If I had to design a litmus test for whether our political class
grasps the internet, I would look for just one signal: Can anyone with
authority over a new project articulate the tradeoff between features,
quality, and time?
When a project cannot meet all three goals—a situation Healthcare.gov
was clearly in by March—something will give. If you want certain
features at a certain level of quality, you’d better be able to move the
deadline. If you want overall quality by a certain deadline, you’d
better be able to delay or drop features. And if you have a fixed
feature list and deadline, quality will suffer.
Intoning “Failure is not an option” will be at best useless, and at
worst harmful. There is no “Suddenly Go Faster” button, no way you can
throw in money or additional developers as a late-stage accelerant;
money is not directly tradable for either quality or speed, and
adding more programmers to a late project makes it later. You can slip deadlines, reduce features, or, as a last resort, just launch and see what breaks.
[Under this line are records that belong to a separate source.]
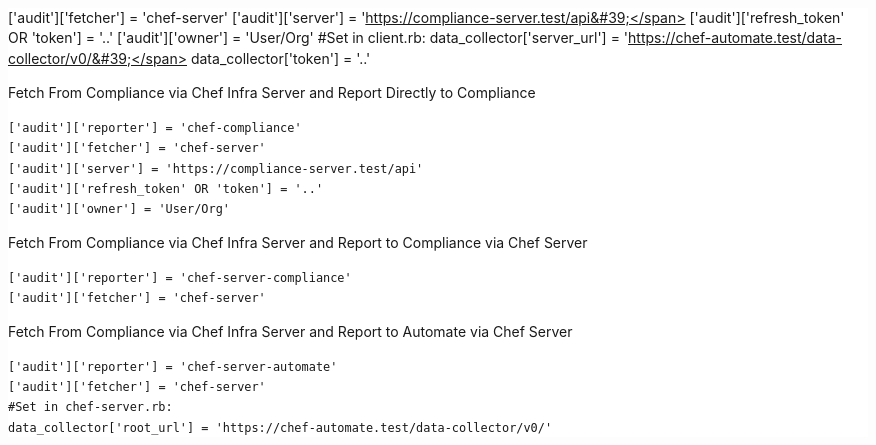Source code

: <span id="cb1-2"><a href="#cb1-2"></a>[<span class="st">&#39;audit&#39;</span>][<span class="st">&#39;fetcher&#39;</span>] = <span class="st">&#39;chef-server&#39;</span></span>
<span id="cb1-3"><a href="#cb1-3"></a>[<span class="st">&#39;audit&#39;</span>][<span class="st">&#39;server&#39;</span>] = <span class="st">&#39;https://compliance-server.test/api&#39;</span></span>
<span id="cb1-4"><a href="#cb1-4"></a>[<span class="st">&#39;audit&#39;</span>][<span class="st">&#39;refresh_token&#39;</span> <span class="dt">OR</span> <span class="st">&#39;token&#39;</span>] = <span class="st">&#39;..&#39;</span></span>
<span id="cb1-5"><a href="#cb1-5"></a>[<span class="st">&#39;audit&#39;</span>][<span class="st">&#39;owner&#39;</span>] = <span class="st">&#39;User/Org&#39;</span></span>
<span id="cb1-6"><a href="#cb1-6"></a><span class="co">#Set in client.rb:</span></span>
<span id="cb1-7"><a href="#cb1-7"></a>data_collector[<span class="st">&#39;server_url&#39;</span>] = <span class="st">&#39;https://chef-automate.test/data-collector/v0/&#39;</span></span>
<span id="cb1-8"><a href="#cb1-8"></a>data_collector[<span class="st">&#39;token&#39;</span>] = <span class="st">&#39;..&#39;</span></span></code></pre></div></td>
</tr>
<tr class="even">
<td>Fetch From Compliance via Chef Infra Server and Report Directly to Compliance</td>
<td><div class="sourceCode" id="cb2"><pre class="sourceCode ruby"><code class="sourceCode ruby"><span id="cb2-1"><a href="#cb2-1"></a>[<span class="st">&#39;audit&#39;</span>][<span class="st">&#39;reporter&#39;</span>] = <span class="st">&#39;chef-compliance&#39;</span></span>
<span id="cb2-2"><a href="#cb2-2"></a>[<span class="st">&#39;audit&#39;</span>][<span class="st">&#39;fetcher&#39;</span>] = <span class="st">&#39;chef-server&#39;</span></span>
<span id="cb2-3"><a href="#cb2-3"></a>[<span class="st">&#39;audit&#39;</span>][<span class="st">&#39;server&#39;</span>] = <span class="st">&#39;https://compliance-server.test/api&#39;</span></span>
<span id="cb2-4"><a href="#cb2-4"></a>[<span class="st">&#39;audit&#39;</span>][<span class="st">&#39;refresh_token&#39;</span> <span class="dt">OR</span> <span class="st">&#39;token&#39;</span>] = <span class="st">&#39;..&#39;</span></span>
<span id="cb2-5"><a href="#cb2-5"></a>[<span class="st">&#39;audit&#39;</span>][<span class="st">&#39;owner&#39;</span>] = <span class="st">&#39;User/Org&#39;</span></span></code></pre></div></td>
</tr>
<tr class="odd">
<td>Fetch From Compliance via Chef Infra Server and Report to Compliance via Chef Server</td>
<td><div class="sourceCode" id="cb3"><pre class="sourceCode ruby"><code class="sourceCode ruby"><span id="cb3-1"><a href="#cb3-1"></a>[<span class="st">&#39;audit&#39;</span>][<span class="st">&#39;reporter&#39;</span>] = <span class="st">&#39;chef-server-compliance&#39;</span></span>
<span id="cb3-2"><a href="#cb3-2"></a>[<span class="st">&#39;audit&#39;</span>][<span class="st">&#39;fetcher&#39;</span>] = <span class="st">&#39;chef-server&#39;</span></span></code></pre></div></td>
</tr>
<tr class="even">
<td>Fetch From Compliance via Chef Infra Server and Report to Automate via Chef Server</td>
<td><div class="sourceCode" id="cb4"><pre class="sourceCode ruby"><code class="sourceCode ruby"><span id="cb4-1"><a href="#cb4-1"></a>[<span class="st">&#39;audit&#39;</span>][<span class="st">&#39;reporter&#39;</span>] = <span class="st">&#39;chef-server-automate&#39;</span></span>
<span id="cb4-2"><a href="#cb4-2"></a>[<span class="st">&#39;audit&#39;</span>][<span class="st">&#39;fetcher&#39;</span>] = <span class="st">&#39;chef-server&#39;</span></span>
<span id="cb4-3"><a href="#cb4-3"></a><span class="co">#Set in chef-server.rb:</span></span>
<span id="cb4-4"><a href="#cb4-4"></a>data_collector[<span class="st">&#39;root_url&#39;</span>] = <span class="st">&#39;https://chef-automate.test/data-collector/v0/&#39;</span></span></code></pre></div></td>
</tr>
</tbody>
</table>
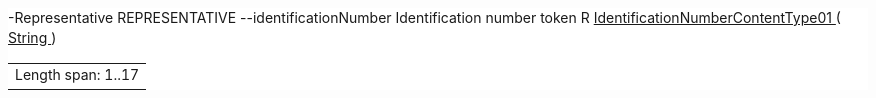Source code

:   <td class="code">
   -Representative
  </td>
  <td>
   REPRESENTATIVE
  </td>
 </tr>
 <tr>
  <td class="ExpandableCell" colspan="10">
   <span id="id_46">
   </span>
   <script language="javascript">
    init('id_46');
   </script>
  </td>
 </tr>
 <tr class="indent-2">
  <td class="code">
   --identificationNumber
  </td>
  <td>
   Identification number
  </td>
  <td>
  </td>
  <td>
   token
  </td>
  <td>
   R
  </td>
  <td>
   <a href="metatypes.html#metatype-identificationnumbercontenttype01">
    IdentificationNumberContentType01
   </a>
   (
   <a href="metatypes.html#enumeration-string">
    String
   </a>
   )
  </td>
  <td>
  </td>
  <td>
  </td>
  <td>
  </td>
  <td>
   <table class="InnerTable">
    <tr>
     <td>
      Length span: 1..17
     </td>
    </tr>
   </table>
  </td>
 </tr>
 <tr>
  <td class="ExpandableCell" colspan="10">
   <span id="id_47">
   </span>
   <script language="javascript">
    init('id_47');
   </script>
Denying this tradeoff doesn’t prevent it from happening. If no one
with authority over the project understands that, the tradeoff is likely
to mean sacrificing quality by default. That just happened to this
administration’s signature policy goal. It will happen again, as long
politicians can be allowed to imagine that if you just plan hard enough,
you can ignore reality. It will happen again, as long as department
heads imagine that complex technology can be procured like pencils. It
will happen again as long as management regards listening to the people
who understand the technology as a distasteful act.